Active during the 1960s, the so-called obsessional artists created works connected to fantasies of fragmentation and endless repetition as a way of altering the significance of objects and creating new meanings. Particularly Yayoi Kusama, Miki Tomio, and Kudo Tetsumi were preoccupied with thoughts of the void. World-famous artist Yayoi Kusama, for example, became interested in dots, which are endlessly repeated across canvases, sculptures, and, eventually, entire rooms. “I am an obsessional artist,” she once said “People may call me otherwise, but…I consider myself a heretic of the art world.” On the other hand, as described by this Christie's article, artist Tomio Miki produced works populated by ears reproduced in different sizes and arrangements.

While these artists saw themselves as autonomous and were inspired by their personal backgrounds and the ever-changing context in which they lived, they were also influenced by other art trends. At the same time, their work was also closely followed by Western artists given Yayoi’s and Kudo Tetsumi’s moves to New York and Paris respectively which put them in direct contact with the art community, explained Clairy Estes in this article.

Superflat: a Japanese contemporary art movement

Of Chinese Lions, Peonies, Skulls, And Fountains by Takashi Murakami at The Broad Museum.

Often regarded as “Japanese Pop Art,” the term Superflat was coined by Takashi Murakami as a means to describe art forms based on the centuries-long Japanese "flat" art aesthetics characterized by bold outlines, flat coloring, and a lack of natural perspective, depth, and three-dimensionality. This “flat” aesthetic has permeated a myriad of Japanese art movements and styles with one of the most famous being ukiyo-e, the woodblock prints of the Edo period. Next to Japanese art forms, Superflat is also inspired by the country’s attraction towards anime and manga after World War II. More so, the term flat also comments on the flat and shallow nature of consumer culture which it has been said to either celebrate or critically exploit. While encompassing traditional art mediums, as explained in this profile of the artist, Superflat has also been connected to films, digital art, fashion, and interior design.

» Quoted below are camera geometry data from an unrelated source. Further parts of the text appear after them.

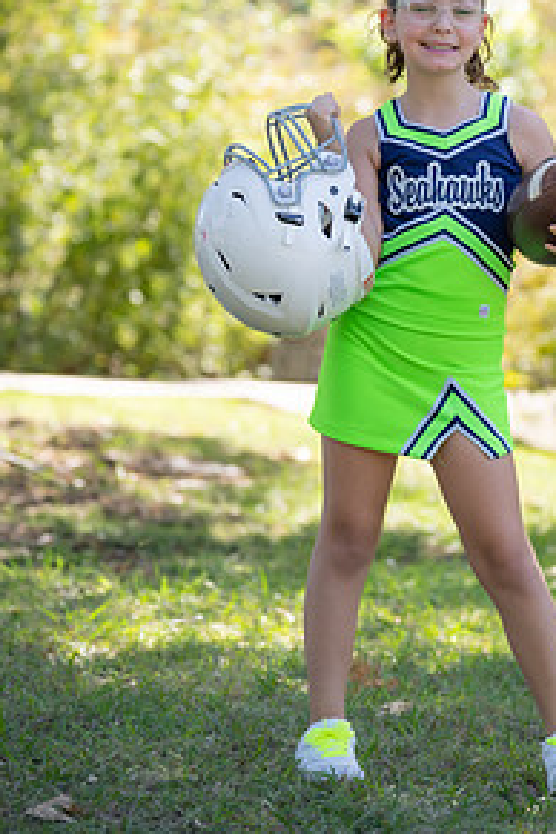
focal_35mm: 185
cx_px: 444
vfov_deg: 11.1
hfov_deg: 7.4
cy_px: 302
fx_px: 4285
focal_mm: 90
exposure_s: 1/400
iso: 100
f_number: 2.8
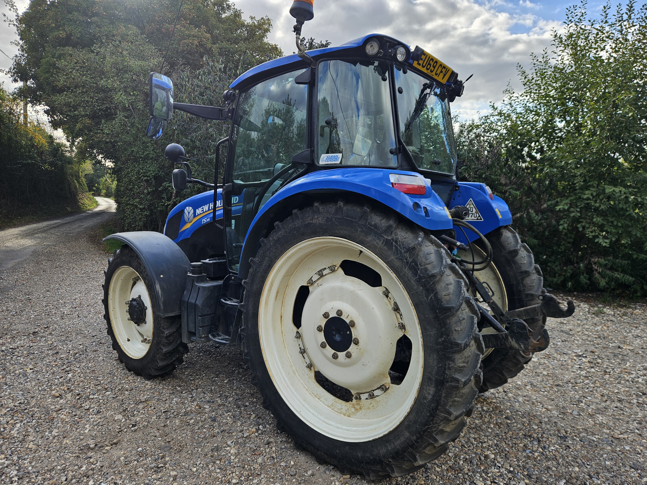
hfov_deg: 73.9
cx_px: 324
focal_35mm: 23
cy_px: 242
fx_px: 430
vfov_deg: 58.9
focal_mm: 5.4
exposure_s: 1/410
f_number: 1.8
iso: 25
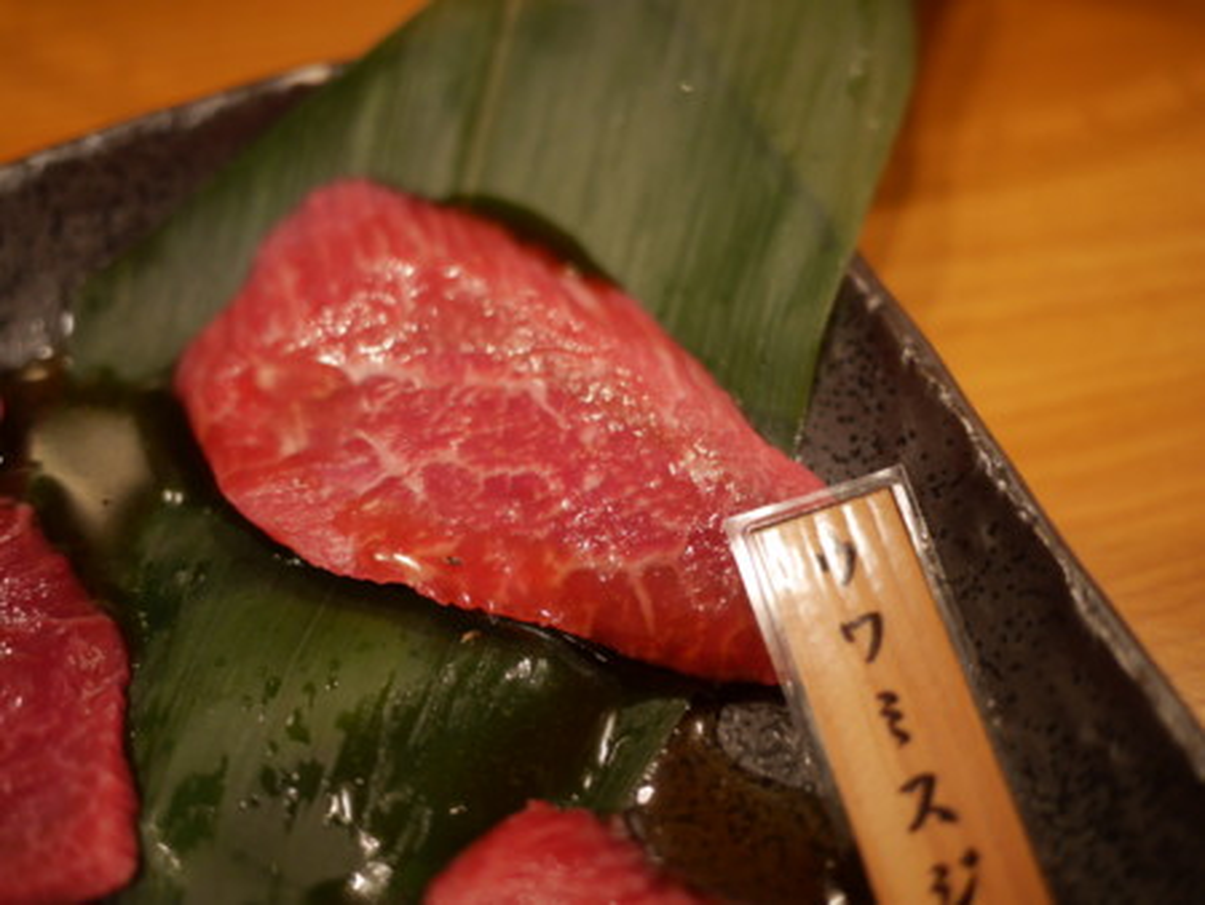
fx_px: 1393
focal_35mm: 40
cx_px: 602
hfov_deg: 46.8
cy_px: 452
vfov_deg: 36.0
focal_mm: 20
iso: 640
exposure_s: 1/60
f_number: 1.7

While coined in the 21st century the aesthetic behind Superflat was created decades before. As proof of this, in 1989, Murakami founded the Hiropon Factory in Tokyo, a creative workshop that emulated Andy Warhol's famous Pop art Factory and hiropon, a name for the methamphetamines available over the counter during World War II. Notably, in 2001, the same year Superflat was launched internationally, Murakami reconfigured the Hiropon Factory as a commercial company called KaiKai Kiki Co. Ltd, which employs artists to produce a myriad of artworks and objects for himself and other artists in the collective. As art critic Christopher Knight once noted, "Murakami is the first major artist, Eastern or Western, to make our pervasive culture of branding a primary subject."

"World War II was always my theme - I was always thinking about how the culture reinvented itself after the war."

Takashi Murakami

The art movements we have mentioned above cover a fraction of the many artists that shaped the many faces contemporary Japanese art has today. As time has gone by, many other young Japanese artists have continued to question their status quo through innovative and powerful visual languages. For example, artists like Yutaka Sone, Yuko Mohri, Chiharu Shiota, Yurie Nagashima Yasumasa Morimura, Chikako Yamashiro, and Meiro Koizumi were all included in Artsy’s list of 10 Japanese Artists Who Are Shaping Contemporary Art. We will cover them in future posts, but for now, it is safe to say Japanese art history is still being written as the art world is starting to give Japanese post-war artists their rightful place in art history.